Hey guys! You really made my day. I got up this morning, made my coffee, sat down to read your posts and it really put a smile on my face.
First, I know that a question from someone who is not a professional can sound weird or ill defined. I can only apologize. But you had patience and you really covered it well.
My one and only reason to try and understand is is to stop obsessing about extra power. This is not without importance as watts still drive the price and the difference between 80w and 120w can be quiet substantial. OTOH it's not very smart to cap it exactly at your listening levels since you might want to crank it up.
@Tom C you could hardly get closer to what I meant. Great guess. So, any other symptom to not enough power other than clipping.
@rwortman a lot of good info and your rough assessment on 75-100w for low sensitivity speakers means more to me than you think
@Douglas Blake I understand it's just a figure of speech, but what I meant was that
in order for your speaker to hit 96dB at freqs around the impedance dip, they need more power than at nominal impedance. Sure enough, they don't need anything, you don't have to use them at all. I just phrased it from the "speakers perspective". As if the speaker was saying, dude, if you want me to go that loud at that particular freq range, you gotta give me more juice.
@Spkrdctr thank you for kind words and explanations. You took obvious numbers to explain your idea more easily.
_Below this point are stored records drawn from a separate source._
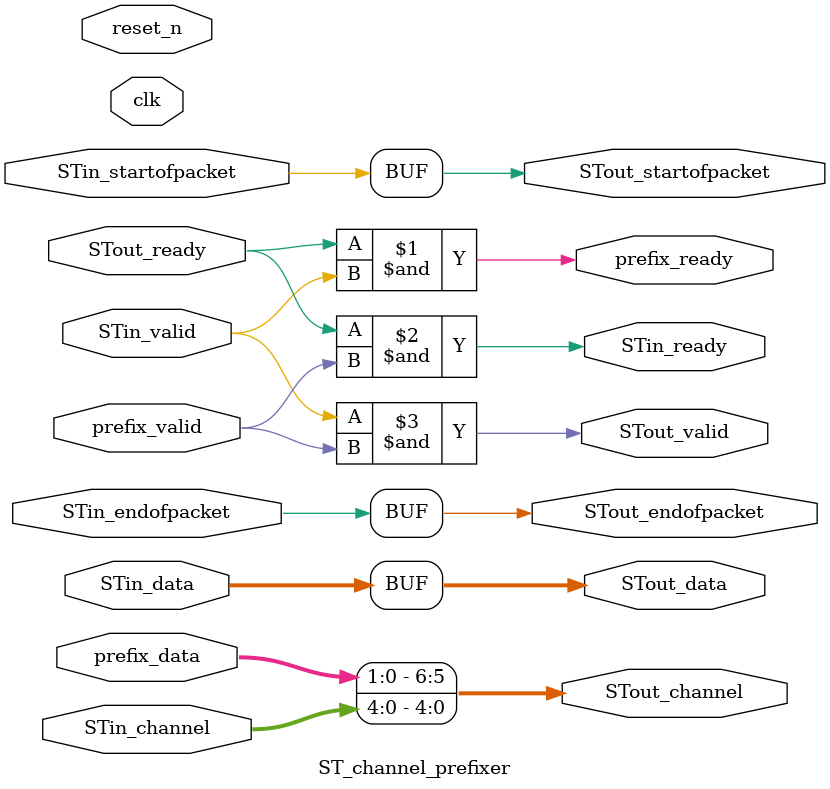
<source format=v>

`timescale 1 ps / 1 ps
module ST_channel_prefixer (
		input  wire        clk,                 //              clock_sink.clk
		input  wire        reset_n,             //              reset_sink.reset_n
		output wire        prefix_ready,        //                  prefix.ready
		input  wire        prefix_valid,        //                        .valid
		input  wire [1:0]  prefix_data,         //                        .data
		output wire        STin_ready,          //   avalon_streaming_sink.ready
		input  wire        STin_valid,          //                        .valid
		input  wire [11:0] STin_data,           //                        .data
		input  wire [4:0]  STin_channel,        //                        .channel
		input  wire        STin_startofpacket,  //                        .startofpacket
		input  wire        STin_endofpacket,    //                        .endofpacket
		input  wire        STout_ready,         // avalon_streaming_source.ready
		output wire        STout_valid,         //                        .valid
		output wire [11:0] STout_data,          //                        .data
		output wire [6:0]  STout_channel,       //                        .channel
		output wire        STout_startofpacket, //                        .startofpacket
		output wire        STout_endofpacket    //                        .endofpacket
	);

	assign prefix_ready = STout_ready & STin_valid;
	assign STin_ready = STout_ready & prefix_valid;
	assign STout_valid = STin_valid & prefix_valid;

	assign STout_data = STin_data;
	assign STout_channel = {prefix_data, STin_channel};

	assign STout_startofpacket = STin_startofpacket;
	assign STout_endofpacket = STin_endofpacket;

endmodule

</source>
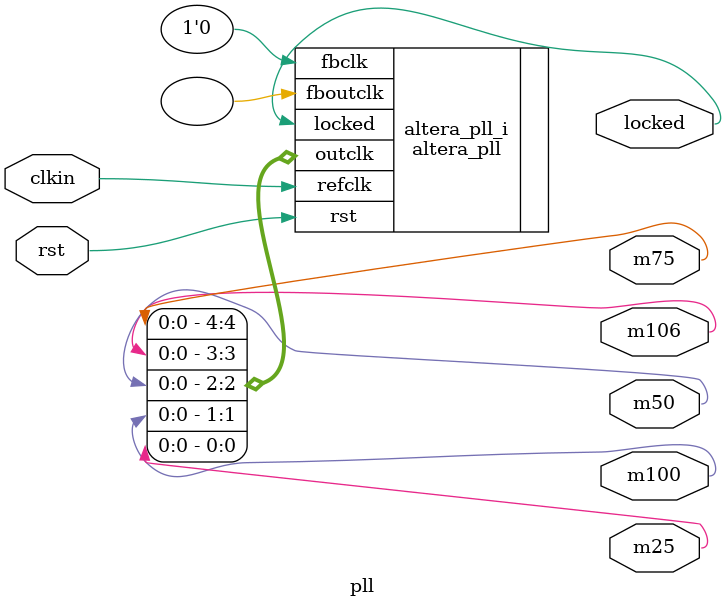
<source format=v>
module de0(

      /* Reset */
      input              RESET_N,

      /* Clocks */
      input              CLOCK_50,
      input              CLOCK2_50,
      input              CLOCK3_50,
      inout              CLOCK4_50,

      /* DRAM */
      output             DRAM_CKE,
      output             DRAM_CLK,
      output      [1:0]  DRAM_BA,
      output      [12:0] DRAM_ADDR,
      inout       [15:0] DRAM_DQ,
      output             DRAM_CAS_N,
      output             DRAM_RAS_N,
      output             DRAM_WE_N,
      output             DRAM_CS_N,
      output             DRAM_LDQM,
      output             DRAM_UDQM,

      /* GPIO */
      inout       [35:0] GPIO_0,
      inout       [35:0] GPIO_1,

      /* 7-Segment LED */
      output      [6:0]  HEX0,
      output      [6:0]  HEX1,
      output      [6:0]  HEX2,
      output      [6:0]  HEX3,
      output      [6:0]  HEX4,
      output      [6:0]  HEX5,

      /* Keys */
      input       [3:0]  KEY,

      /* LED */
      output      [9:0]  LEDR,

      /* PS/2 */
      inout              PS2_CLK,
      inout              PS2_DAT,
      inout              PS2_CLK2,
      inout              PS2_DAT2,

      /* SD-Card */
      output             SD_CLK,
      inout              SD_CMD,
      inout       [3:0]  SD_DATA,

      /* Switch */
      input       [9:0]  SW,

      /* VGA */
      output      [3:0]  VGA_R,
      output      [3:0]  VGA_G,
      output      [3:0]  VGA_B,
      output             VGA_HS,
      output             VGA_VS
);

// Z-state
assign DRAM_DQ = 16'hzzzz;
assign GPIO_0  = 36'hzzzzzzzz;
assign GPIO_1  = 36'hzzzzzzzz;

// LED OFF
assign HEX0 = 7'b1111111;
assign HEX1 = 7'b1111111;
assign HEX2 = 7'b1111111;
assign HEX3 = 7'b1111111;
assign HEX4 = 7'b1111111;
assign HEX5 = 7'b1111111;

// ---------------------------------------------------------------------
wire clock_25;  wire clock_50;  wire clock_75;
wire clock_100; wire clock_106;

pll u0(

    // Источник тактирования
    .clkin (CLOCK_50),

    // Производные частоты
    .m25   (clock_25),
    .m50   (clock_50),
    .m75   (clock_75),
    .m100  (clock_100),
    .m106  (clock_106),
);
// -----------------------------------------------------------------------

cga CGA
(
    .clock_25 (clock_25),
    .R  (VGA_R),  .G  (VGA_G),  .B (VGA_B),
    .HS (VGA_HS), .VS (VGA_VS),
);

// -----------------------------------------------------------------------


endmodule

// *********************************************************************
// Модуль PLL
// *********************************************************************

module  pll(

input wire clkin,
input wire rst,

output wire m25,
output wire m50,
output wire m75,
output wire m100,
output wire m106,

output wire locked
);

altera_pll #(
    .fractional_vco_multiplier("false"),
    .reference_clock_frequency("50.0 MHz"),
    .operation_mode("normal"),
    .number_of_clocks(5),
    .output_clock_frequency0("25.0 MHz"),
    .phase_shift0("0 ps"),
    .duty_cycle0(50),
    .output_clock_frequency1("100.0 MHz"),
    .phase_shift1("0 ps"),
    .duty_cycle1(50),
    .output_clock_frequency2("50 MHz"),
    .phase_shift2("0 ps"),
    .duty_cycle2(50),
    .output_clock_frequency3("106 MHz"),
    .phase_shift3("0 ps"),
    .duty_cycle3(50),
    .output_clock_frequency4("75 MHz"),
    .phase_shift4("0 ps"),
    .duty_cycle4(50),
    .output_clock_frequency5("0 MHz"),
    .phase_shift5("0 ps"),
    .duty_cycle5(50),
    .output_clock_frequency6("0 MHz"),
    .phase_shift6("0 ps"),
    .duty_cycle6(50),
    .output_clock_frequency7("0 MHz"),
    .phase_shift7("0 ps"),
    .duty_cycle7(50),
    .output_clock_frequency8("0 MHz"),
    .phase_shift8("0 ps"),
    .duty_cycle8(50),
    .output_clock_frequency9("0 MHz"),
    .phase_shift9("0 ps"),
    .duty_cycle9(50),
    .output_clock_frequency10("0 MHz"),
    .phase_shift10("0 ps"),
    .duty_cycle10(50),
    .output_clock_frequency11("0 MHz"),
    .phase_shift11("0 ps"),
    .duty_cycle11(50),
    .output_clock_frequency12("0 MHz"),
    .phase_shift12("0 ps"),
    .duty_cycle12(50),
    .output_clock_frequency13("0 MHz"),
    .phase_shift13("0 ps"),
    .duty_cycle13(50),
    .output_clock_frequency14("0 MHz"),
    .phase_shift14("0 ps"),
    .duty_cycle14(50),
    .output_clock_frequency15("0 MHz"),
    .phase_shift15("0 ps"),
    .duty_cycle15(50),
    .output_clock_frequency16("0 MHz"),
    .phase_shift16("0 ps"),
    .duty_cycle16(50),
    .output_clock_frequency17("0 MHz"),
    .phase_shift17("0 ps"),
    .duty_cycle17(50),
    .pll_type("General"),
    .pll_subtype("General")
)
altera_pll_i (
    .rst (rst),
    .outclk ({m75, m106, m50, m100, m25}),
    .locked (locked),
    .fboutclk ( ),
    .fbclk (1'b0),
    .refclk (clkin)
);

endmodule

</source>
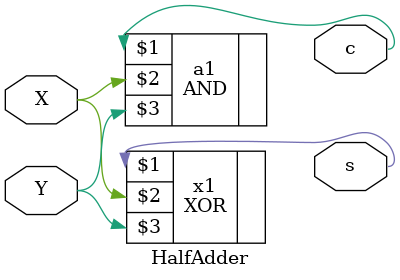
<source format=sv>
`include "AND.sv"
`include "XOR.sv"

module HalfAdder(
  	output s,
  	output c,
	input X,
	input Y
);
  
  XOR x1(s, X, Y);
  AND a1(c, X, Y);
  
endmodule	
</source>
But things get more interesting at border case. You could argue that simply swapping one CD for another, leaving everything else as it is, might mean the difference between clipping and not, simply for having one CD program material being filled with frequencies at the impedance dip region. If it's a guitar and a vocal, you may be fine. Put Metallica and you're in trouble.
Precisely because we're talking about variable load, you wanna cover for the peak. Or, make it, your peak - the SPL peak you listen to bearing in mind the impedance curve. If your amp's power doesn't cover for all the peaks at your listening levels for your specific speakers, does sound deteriorate in any other way then clipping. Is either/or situation. Is there such a thing as
short of breath? Sure, it's very metaphorical, but I think we understand each other now.